Spencer Lee (30:38):
There's a lot to stay on top of. I hope we haven't scared our viewers away.
Joshua Weinberg (30:43):
This was a conversation about compliance, so
Spencer Lee (30:47):
Yes. Now maybe for our final question, I just want to ask, is there anything like for people approaching compliance, especially when applying new technologies, any words of advice for companies embarking on that?
Joshua Weinberg (31:03):
I will say two, bring compliance in early, allow compliance a seat at the table. When I was a chief compliance officer at the bank, I used to always say, bring me in early. I can almost always get you to yes, wait until the end and almost the only way out is expensive. Allowing the opportunity to be inclusive and collective looking at compliance as allies, not adversaries is incredibly helpful to allow businesses to make informed and good business decisions. I philosophically say that I see the role of compliance as twofold. First, our job is to identify and articulate what a risk is to the business leaders to allow them to make the best business decisions possible. Once that business decision is made, our role pivots to building the strongest defensible position behind that business decision or being honest that there isn't one in that regard. Compliance is not standing in the way of business.
(32:02):
It's supporting business that also allows business to bring compliance to the table and not be afraid that it's going to be the department of no. So allowing that additional involvement early will come up with a better product and allow it to be done more quickly and less expensively. I'll also say, I think one of the other areas is that we should not be afraid to try new things. The technology that's coming out, the efficiencies that are being brought, the evolution that the industry is making should be embraced and adopted. I unfortunately know having been in this industry for a while, we are often resistant to change, and even though we know change may be better for us, we often don't unless we have to.
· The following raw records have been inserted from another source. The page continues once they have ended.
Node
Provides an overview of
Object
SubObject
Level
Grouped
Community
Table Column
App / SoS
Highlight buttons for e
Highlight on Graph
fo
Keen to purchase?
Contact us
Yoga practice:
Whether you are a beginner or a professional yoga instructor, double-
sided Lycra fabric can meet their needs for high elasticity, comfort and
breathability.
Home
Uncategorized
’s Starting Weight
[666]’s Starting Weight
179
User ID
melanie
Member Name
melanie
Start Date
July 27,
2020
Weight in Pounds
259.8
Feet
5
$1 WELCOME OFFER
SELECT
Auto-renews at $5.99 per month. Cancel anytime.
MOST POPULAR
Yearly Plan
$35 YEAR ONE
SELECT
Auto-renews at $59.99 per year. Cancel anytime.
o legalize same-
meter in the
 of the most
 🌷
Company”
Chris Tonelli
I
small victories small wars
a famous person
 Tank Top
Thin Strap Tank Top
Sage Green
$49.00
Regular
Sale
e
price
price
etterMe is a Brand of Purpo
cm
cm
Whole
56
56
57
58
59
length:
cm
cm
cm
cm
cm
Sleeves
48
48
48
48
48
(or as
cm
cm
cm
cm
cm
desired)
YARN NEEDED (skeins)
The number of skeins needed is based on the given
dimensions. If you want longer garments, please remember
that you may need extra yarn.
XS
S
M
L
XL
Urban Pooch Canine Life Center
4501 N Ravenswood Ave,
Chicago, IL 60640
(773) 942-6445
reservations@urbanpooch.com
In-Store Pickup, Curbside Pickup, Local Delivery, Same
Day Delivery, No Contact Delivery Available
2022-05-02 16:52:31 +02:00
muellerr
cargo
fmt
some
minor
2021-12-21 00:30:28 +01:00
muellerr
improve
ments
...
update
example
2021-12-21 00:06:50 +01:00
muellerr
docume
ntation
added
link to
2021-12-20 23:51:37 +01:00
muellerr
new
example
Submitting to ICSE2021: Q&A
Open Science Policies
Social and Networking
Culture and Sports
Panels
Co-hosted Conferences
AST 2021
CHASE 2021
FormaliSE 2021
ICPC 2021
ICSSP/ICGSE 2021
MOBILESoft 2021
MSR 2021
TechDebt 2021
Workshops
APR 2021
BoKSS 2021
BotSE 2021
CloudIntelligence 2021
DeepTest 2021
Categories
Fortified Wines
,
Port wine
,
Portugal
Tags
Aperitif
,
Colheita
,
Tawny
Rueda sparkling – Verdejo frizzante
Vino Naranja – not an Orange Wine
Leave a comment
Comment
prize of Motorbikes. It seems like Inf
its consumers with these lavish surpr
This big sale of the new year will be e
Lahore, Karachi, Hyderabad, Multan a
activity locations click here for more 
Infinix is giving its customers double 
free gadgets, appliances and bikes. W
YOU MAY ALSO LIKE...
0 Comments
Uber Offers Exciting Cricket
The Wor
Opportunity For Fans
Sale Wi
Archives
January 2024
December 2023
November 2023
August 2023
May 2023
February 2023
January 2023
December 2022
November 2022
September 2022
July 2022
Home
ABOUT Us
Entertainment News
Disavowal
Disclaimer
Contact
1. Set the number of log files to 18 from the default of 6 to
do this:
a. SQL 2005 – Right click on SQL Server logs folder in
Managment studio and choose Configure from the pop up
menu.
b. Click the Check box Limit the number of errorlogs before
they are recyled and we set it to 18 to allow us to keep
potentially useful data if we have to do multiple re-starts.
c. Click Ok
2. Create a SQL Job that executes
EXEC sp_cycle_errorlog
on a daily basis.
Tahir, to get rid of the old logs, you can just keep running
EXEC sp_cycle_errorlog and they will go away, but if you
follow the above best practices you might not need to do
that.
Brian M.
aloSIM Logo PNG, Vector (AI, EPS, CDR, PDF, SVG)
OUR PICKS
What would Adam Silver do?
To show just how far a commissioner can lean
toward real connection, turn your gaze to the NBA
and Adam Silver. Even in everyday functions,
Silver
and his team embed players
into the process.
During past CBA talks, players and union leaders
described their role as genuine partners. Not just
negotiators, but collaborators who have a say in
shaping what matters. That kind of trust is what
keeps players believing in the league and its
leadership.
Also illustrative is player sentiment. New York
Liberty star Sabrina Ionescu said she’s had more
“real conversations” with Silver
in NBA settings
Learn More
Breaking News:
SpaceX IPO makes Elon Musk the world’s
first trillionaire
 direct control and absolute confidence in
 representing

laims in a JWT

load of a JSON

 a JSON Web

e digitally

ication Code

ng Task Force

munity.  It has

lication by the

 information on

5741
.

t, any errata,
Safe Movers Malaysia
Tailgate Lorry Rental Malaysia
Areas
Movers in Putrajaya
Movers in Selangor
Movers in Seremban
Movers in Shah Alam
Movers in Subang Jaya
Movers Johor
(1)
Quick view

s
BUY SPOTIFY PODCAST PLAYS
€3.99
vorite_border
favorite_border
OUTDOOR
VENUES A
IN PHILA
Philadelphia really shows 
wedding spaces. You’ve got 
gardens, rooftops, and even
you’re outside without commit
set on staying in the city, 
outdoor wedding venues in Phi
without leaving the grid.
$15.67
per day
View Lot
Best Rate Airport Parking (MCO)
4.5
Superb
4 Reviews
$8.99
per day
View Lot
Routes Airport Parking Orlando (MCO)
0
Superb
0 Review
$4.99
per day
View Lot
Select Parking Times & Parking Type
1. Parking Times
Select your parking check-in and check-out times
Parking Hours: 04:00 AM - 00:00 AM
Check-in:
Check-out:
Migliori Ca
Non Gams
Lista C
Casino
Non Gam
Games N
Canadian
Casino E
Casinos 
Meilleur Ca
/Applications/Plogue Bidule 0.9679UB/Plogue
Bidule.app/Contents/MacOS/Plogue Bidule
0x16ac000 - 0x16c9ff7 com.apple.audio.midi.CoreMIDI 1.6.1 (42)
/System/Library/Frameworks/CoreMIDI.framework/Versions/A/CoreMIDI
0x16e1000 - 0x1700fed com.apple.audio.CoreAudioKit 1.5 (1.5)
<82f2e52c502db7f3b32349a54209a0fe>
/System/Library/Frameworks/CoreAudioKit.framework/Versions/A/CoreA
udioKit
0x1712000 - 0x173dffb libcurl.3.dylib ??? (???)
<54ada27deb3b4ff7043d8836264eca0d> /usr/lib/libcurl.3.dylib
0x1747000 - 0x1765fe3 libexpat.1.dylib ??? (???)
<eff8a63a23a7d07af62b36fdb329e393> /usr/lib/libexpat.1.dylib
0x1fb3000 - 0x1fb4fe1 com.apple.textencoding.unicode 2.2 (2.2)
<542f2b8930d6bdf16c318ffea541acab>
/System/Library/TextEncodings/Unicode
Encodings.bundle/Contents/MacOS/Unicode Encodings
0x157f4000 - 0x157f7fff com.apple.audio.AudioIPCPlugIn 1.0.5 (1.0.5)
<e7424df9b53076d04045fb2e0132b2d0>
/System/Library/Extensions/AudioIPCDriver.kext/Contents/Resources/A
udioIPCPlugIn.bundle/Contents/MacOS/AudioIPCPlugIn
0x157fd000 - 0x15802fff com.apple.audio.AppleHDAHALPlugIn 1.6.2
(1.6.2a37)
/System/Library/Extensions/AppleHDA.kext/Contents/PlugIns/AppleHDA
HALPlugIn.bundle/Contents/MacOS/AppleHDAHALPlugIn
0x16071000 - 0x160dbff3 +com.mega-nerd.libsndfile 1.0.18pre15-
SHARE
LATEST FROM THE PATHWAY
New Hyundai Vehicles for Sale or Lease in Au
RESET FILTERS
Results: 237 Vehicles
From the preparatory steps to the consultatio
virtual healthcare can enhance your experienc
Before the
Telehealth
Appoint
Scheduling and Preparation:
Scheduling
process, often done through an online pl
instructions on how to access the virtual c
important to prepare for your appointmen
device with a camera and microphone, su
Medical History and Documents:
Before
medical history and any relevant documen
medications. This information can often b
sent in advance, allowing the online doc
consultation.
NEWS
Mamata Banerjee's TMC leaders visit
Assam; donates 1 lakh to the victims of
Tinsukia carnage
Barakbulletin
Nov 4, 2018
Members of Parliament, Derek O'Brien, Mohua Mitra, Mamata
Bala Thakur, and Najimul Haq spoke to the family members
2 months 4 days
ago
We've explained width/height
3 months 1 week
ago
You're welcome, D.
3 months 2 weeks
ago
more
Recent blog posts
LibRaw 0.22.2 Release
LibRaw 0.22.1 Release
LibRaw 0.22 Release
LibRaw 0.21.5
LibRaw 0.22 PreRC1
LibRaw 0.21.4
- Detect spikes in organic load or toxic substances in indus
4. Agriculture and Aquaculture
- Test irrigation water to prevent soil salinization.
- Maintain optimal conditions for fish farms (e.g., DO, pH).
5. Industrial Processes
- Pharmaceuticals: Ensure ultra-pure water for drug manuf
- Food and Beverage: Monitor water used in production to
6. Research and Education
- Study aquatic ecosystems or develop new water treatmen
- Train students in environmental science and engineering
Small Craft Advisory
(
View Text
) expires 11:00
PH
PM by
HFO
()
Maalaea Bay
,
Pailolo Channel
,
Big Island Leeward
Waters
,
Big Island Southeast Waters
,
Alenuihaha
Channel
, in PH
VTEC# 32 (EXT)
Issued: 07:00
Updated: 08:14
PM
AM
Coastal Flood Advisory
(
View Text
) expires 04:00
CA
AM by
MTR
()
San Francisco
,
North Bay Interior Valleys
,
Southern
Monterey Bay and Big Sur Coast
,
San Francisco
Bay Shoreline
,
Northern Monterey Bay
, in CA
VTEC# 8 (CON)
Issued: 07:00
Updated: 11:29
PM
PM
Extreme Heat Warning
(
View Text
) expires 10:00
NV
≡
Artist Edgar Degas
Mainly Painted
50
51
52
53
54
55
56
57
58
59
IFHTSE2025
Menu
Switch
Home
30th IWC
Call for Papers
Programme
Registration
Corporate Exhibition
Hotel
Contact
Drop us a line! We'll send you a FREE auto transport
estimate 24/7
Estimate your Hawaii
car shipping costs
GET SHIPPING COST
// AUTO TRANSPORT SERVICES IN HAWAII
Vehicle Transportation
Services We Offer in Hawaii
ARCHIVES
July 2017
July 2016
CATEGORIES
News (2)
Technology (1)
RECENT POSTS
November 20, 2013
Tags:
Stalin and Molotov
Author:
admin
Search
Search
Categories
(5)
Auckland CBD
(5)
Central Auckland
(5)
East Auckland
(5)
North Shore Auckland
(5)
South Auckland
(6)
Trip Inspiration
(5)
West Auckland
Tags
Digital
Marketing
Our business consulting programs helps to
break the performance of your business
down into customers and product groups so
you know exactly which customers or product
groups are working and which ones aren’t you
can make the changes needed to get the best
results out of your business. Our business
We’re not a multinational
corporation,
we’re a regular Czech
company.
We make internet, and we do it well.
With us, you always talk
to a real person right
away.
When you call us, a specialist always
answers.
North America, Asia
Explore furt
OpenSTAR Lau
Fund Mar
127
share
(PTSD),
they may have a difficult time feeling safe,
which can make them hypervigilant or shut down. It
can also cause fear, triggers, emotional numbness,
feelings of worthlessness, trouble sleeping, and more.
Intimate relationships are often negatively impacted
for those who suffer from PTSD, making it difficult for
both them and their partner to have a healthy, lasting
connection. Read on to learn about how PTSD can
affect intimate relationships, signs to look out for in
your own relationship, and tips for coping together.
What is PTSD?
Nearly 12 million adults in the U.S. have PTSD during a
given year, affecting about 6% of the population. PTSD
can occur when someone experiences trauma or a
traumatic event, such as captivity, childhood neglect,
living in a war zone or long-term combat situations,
This is a time when the have to, I think is mostly being driven by bottom lines, and so that need to be compliant, that need to reduce the per loan expense or increase the per loan revenue is going to drive lenders to find efficiency, and we're not going to find that efficiency without technology.
Spencer Lee (33:11):
Those excellent points and some very, very good insights today and that about does it for us. I want to thank you very much for all the information you provided. Josh, Josh Weinberg, the president of FirstLine Compliance. Thank you very much.
Joshua Weinberg (33:25):
Thanks so much venture
Spencer Lee (33:27):
And thank you. Thank you. The viewers out there for attending this leader session. Have a good day.